A casa, nesse contexto, não é cenário: é topografia. A superfície iluminada (sala, cozinha, corredor) sustenta o pacto imaginário de normalidade: há vinho, há conversa, há o álibi do “nada aconteceu”, há até um esforço de Keith em performar segurança — esforço que intensifica a pergunta que o filme recusa resolver cedo: ele é ameaça, aliado, ou apenas o ponto cego por onde o medo se infiltra? O pacto é: “durma aqui, está tudo sob controle”.

E é justamente esse pacto que desaba quando o filme abre, literalmente, a dimensão subterrânea: o porão não é apenas um “segredo”; é o retorno do Real sob a forma de um espaço que não se deixa simbolizar, um excesso arquitetônico que não deveria existir — e que existe. Quando Tess encontra o quarto oculto e os sinais de captura e abuso, o horror não é o susto: é a constatação de que a casa já era uma máquina de destino antes de ela chegar, e que sua chegada apenas acionou uma repetição.

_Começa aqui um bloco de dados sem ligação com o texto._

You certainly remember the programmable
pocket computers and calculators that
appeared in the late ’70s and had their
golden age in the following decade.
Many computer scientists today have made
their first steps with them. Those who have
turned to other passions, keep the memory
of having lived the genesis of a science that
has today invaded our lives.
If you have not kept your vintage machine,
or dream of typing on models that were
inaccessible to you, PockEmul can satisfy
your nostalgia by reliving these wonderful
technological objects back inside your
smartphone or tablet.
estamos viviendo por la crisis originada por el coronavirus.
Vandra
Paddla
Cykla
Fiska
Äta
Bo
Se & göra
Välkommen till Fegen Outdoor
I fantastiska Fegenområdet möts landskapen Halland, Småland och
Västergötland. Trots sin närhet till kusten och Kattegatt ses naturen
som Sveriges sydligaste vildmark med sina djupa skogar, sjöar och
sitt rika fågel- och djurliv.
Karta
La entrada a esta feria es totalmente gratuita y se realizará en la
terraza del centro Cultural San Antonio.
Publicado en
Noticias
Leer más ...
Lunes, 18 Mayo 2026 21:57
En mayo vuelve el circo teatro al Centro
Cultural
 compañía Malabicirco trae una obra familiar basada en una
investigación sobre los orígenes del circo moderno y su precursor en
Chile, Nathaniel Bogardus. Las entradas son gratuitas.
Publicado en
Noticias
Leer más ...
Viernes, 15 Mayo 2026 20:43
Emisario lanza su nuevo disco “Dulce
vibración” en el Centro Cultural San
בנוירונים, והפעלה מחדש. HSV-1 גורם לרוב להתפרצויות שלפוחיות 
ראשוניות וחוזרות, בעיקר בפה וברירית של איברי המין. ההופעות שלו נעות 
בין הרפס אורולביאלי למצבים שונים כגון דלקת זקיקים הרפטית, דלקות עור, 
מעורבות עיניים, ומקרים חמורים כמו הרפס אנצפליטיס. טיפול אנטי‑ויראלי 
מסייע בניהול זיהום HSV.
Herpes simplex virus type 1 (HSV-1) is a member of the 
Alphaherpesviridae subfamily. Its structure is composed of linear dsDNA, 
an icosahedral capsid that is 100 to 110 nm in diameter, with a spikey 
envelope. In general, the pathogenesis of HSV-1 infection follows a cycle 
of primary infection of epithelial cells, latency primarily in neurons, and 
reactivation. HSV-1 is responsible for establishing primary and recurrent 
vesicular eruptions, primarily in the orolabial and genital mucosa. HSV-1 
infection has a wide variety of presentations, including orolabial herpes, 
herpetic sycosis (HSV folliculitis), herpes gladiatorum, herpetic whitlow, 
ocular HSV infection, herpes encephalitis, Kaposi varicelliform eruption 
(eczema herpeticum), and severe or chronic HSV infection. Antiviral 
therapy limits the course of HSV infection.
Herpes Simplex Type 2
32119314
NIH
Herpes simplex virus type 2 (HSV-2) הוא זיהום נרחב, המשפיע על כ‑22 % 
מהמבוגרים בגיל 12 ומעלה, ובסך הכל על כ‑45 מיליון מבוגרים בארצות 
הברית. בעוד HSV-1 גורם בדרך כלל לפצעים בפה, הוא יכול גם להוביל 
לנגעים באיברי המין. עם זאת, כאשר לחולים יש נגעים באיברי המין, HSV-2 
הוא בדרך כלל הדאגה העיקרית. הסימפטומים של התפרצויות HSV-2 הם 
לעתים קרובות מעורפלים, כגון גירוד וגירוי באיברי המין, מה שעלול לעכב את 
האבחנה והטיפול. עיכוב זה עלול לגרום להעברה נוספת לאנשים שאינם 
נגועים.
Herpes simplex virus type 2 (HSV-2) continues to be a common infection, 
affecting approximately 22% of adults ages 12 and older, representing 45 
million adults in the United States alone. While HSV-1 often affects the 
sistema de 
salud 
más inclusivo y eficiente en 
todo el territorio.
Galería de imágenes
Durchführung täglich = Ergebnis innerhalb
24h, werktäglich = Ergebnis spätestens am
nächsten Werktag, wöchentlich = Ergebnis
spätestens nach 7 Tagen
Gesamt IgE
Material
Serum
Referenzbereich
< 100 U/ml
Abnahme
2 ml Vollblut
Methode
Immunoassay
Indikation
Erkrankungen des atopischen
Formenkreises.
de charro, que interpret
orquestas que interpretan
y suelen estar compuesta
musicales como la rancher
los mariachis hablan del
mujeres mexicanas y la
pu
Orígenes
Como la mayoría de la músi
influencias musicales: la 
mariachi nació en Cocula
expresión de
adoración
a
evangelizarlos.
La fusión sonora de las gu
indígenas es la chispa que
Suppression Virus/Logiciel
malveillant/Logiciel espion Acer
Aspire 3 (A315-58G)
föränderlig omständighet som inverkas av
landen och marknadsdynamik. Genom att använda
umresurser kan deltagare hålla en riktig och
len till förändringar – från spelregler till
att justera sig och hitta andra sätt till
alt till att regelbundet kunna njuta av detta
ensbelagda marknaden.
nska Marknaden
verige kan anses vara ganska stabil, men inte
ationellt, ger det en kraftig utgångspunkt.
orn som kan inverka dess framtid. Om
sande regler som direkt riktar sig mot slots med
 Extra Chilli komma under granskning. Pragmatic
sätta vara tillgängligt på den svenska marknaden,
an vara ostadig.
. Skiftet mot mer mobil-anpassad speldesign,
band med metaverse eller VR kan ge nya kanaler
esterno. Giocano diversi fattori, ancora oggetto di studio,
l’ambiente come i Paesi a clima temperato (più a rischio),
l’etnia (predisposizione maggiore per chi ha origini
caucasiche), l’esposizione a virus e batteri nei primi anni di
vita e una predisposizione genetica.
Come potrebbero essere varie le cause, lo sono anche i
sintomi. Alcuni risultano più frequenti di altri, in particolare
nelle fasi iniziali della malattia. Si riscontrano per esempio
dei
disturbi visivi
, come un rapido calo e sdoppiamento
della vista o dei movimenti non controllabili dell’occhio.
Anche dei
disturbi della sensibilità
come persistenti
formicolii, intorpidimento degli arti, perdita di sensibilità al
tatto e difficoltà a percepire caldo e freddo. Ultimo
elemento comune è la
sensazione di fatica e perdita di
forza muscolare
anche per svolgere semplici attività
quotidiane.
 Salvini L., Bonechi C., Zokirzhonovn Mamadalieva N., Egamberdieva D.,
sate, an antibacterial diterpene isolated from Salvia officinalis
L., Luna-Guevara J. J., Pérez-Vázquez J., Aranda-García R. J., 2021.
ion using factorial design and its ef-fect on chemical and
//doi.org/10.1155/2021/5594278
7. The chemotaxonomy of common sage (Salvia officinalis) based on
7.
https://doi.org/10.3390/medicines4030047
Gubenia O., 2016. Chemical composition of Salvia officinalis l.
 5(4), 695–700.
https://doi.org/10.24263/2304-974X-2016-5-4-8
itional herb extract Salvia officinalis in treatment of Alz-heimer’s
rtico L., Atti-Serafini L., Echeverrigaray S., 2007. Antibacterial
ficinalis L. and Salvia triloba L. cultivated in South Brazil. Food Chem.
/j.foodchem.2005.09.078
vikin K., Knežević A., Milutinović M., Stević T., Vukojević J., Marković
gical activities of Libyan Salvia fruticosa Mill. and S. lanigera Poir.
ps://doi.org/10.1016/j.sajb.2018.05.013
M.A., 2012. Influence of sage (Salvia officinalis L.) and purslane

É aqui que Barbarian desloca a expectativa moral simplista do “monstro”: o filme não quer que o espectador encontre um mal “puro”, mas uma genealogia. Frank (o proprietário original, o operador do subterrâneo) institui um regime de gozo que não é episódico, é industrial: captura, grava, arquiva, reproduz — e produz, pela violência reiterada, uma descendência degradada, “cópia de cópia”, como o próprio filme explicita, não para chocar, mas para nomear o efeito transgeracional do abuso.

A “Mother”, então, aparece menos como origem do terror do que como seu resto vivo: uma maternidade reduzida a reflexo, uma função materna sem linguagem, colada ao imperativo de “cuidar” como comando automático, porque tudo o que poderia humanizá-la (laço, palavra, mundo) foi sequestrado antes. A leitura do diretor, ao descrevê-la como “inocente”, reforça o ponto: ela é um monstro trágico — não um vilão metafísico.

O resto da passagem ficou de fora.